Friday, June 26, 2009

Saturday June 27, 2009

Saturday June 27, 2009 of the 12th Week in Ordinary Time
Scripture Readings” Genesis 18: 1-15 Psalm Luke 1: 46-55 Matthew 8: 5-17
Response: “The Lord has remembered His mercy”

The continuing saga of our father in faith, Abraham, we see an additional reference to the three persons in one God, in the first verses. When Abraham recognized the deity of the images before him, he naturally bowed low to show his adoration and homage.
The meal Abraham prepared would feed a mob but it didn’t deter him from his heritage of hospitality. God approved of his offering and dined with him and his family.
In the banter during the meal, God revealed His plan to have His will completed in Sarah’s pregnancy to produce the heir to the promise in a son, Isaac.
On hearing the prospect, and knowing her age and the probability, Sarah laughed emulating her husband, who had laughed before at the prediction.
They were an old couple by anyone’s standard but God’s. Aware she had passed the term of her cycle of production of ovum, she, like us, were skeptical.
Ever get in an inscrutable frame of mind with no escape and prospects dim? Almost everyone would immediately call upon their God to do something, usually, all the while, filled with doubt but still hoping.
Sarah was thrilled at the prospect but antsy about how this was to take place.
Her question, “Am I still to experience sexual pleasure? This wasn’t in the sense we might attribute to the question but as a hope to produce progeny for her husband and become a whole woman! Hebrew woman felt it was a curse not to be able to conceive!
Compare that with our generation where pregnancy becomes a burden, not a gift from God and an easily corrected mistake. For shame!

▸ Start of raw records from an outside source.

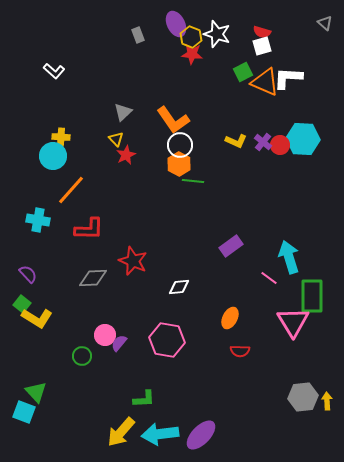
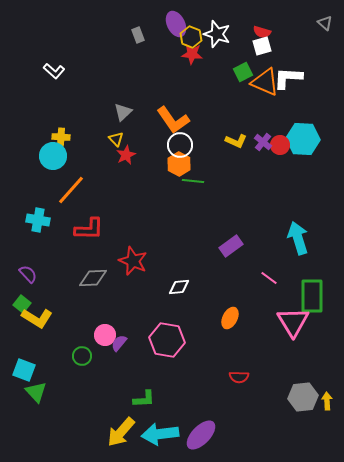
cyan arrow at (289, 257): moved 9 px right, 19 px up
red semicircle at (240, 351): moved 1 px left, 26 px down
cyan square at (24, 412): moved 42 px up
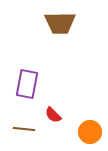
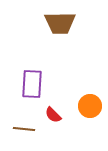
purple rectangle: moved 5 px right; rotated 8 degrees counterclockwise
orange circle: moved 26 px up
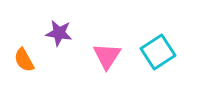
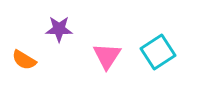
purple star: moved 4 px up; rotated 8 degrees counterclockwise
orange semicircle: rotated 30 degrees counterclockwise
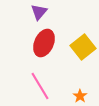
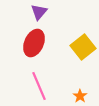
red ellipse: moved 10 px left
pink line: moved 1 px left; rotated 8 degrees clockwise
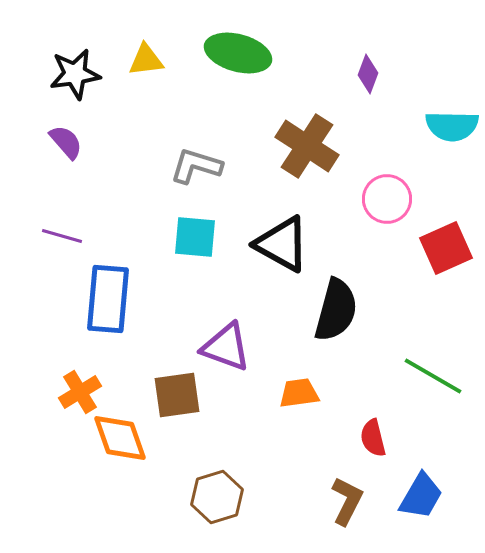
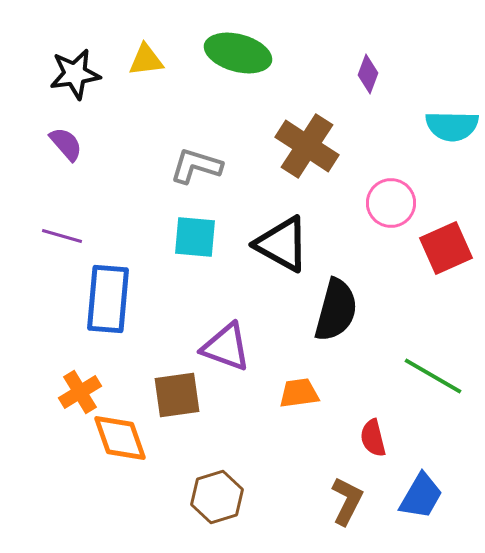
purple semicircle: moved 2 px down
pink circle: moved 4 px right, 4 px down
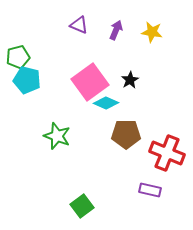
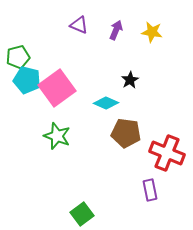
pink square: moved 33 px left, 6 px down
brown pentagon: moved 1 px up; rotated 8 degrees clockwise
purple rectangle: rotated 65 degrees clockwise
green square: moved 8 px down
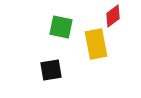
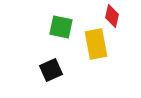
red diamond: moved 1 px left; rotated 40 degrees counterclockwise
black square: rotated 15 degrees counterclockwise
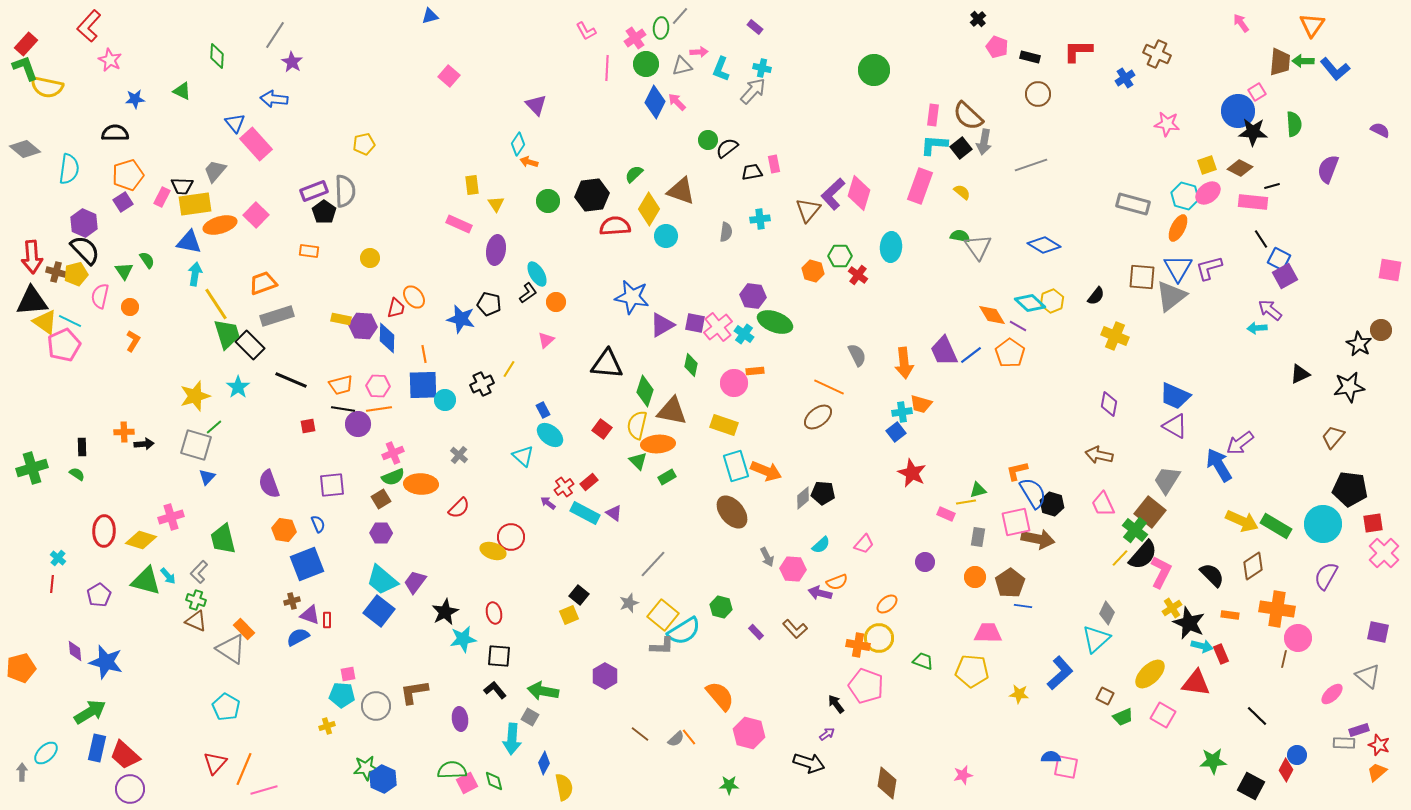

Luke’s expression of our mother Mary’s Magnificat alludes to the attitude we should take when a detour from our plans becomes a reality. According to Tradition, Mary had vowed to remain chaste even in the marriage arranged for her by her parents, she wished to serve God alone. However, when His angel announced her conception, she immediately supplanted her will for the Will of God as the angel proclaimed.

The gospel story of the faith of the gentile Roman Centurion has been repeated by us in the prelude to receiving our Lord in the Blessed Sacrament until Vatican II when the words were changed. I prefer the old way personally. However, as a faithful Catholic, I adhere to the teaching office of the Church which states in its dogmatic constitution on the Church, mandates, “No one, not even a priest, can change one word in the Rubrics of the Mass”.
The faith of the Centurion is rewarded when his servant is healed remotely just as his faith had stated. Peter’s mother-in-law also was healed by Christ with just the touch of His hand.
We may not be in His physical presence to receive personal healing but His presence is always there when we receive Him in the Eucharist. The healing will come about in Christ’s way and time, if, you have the faith of the Centurion too!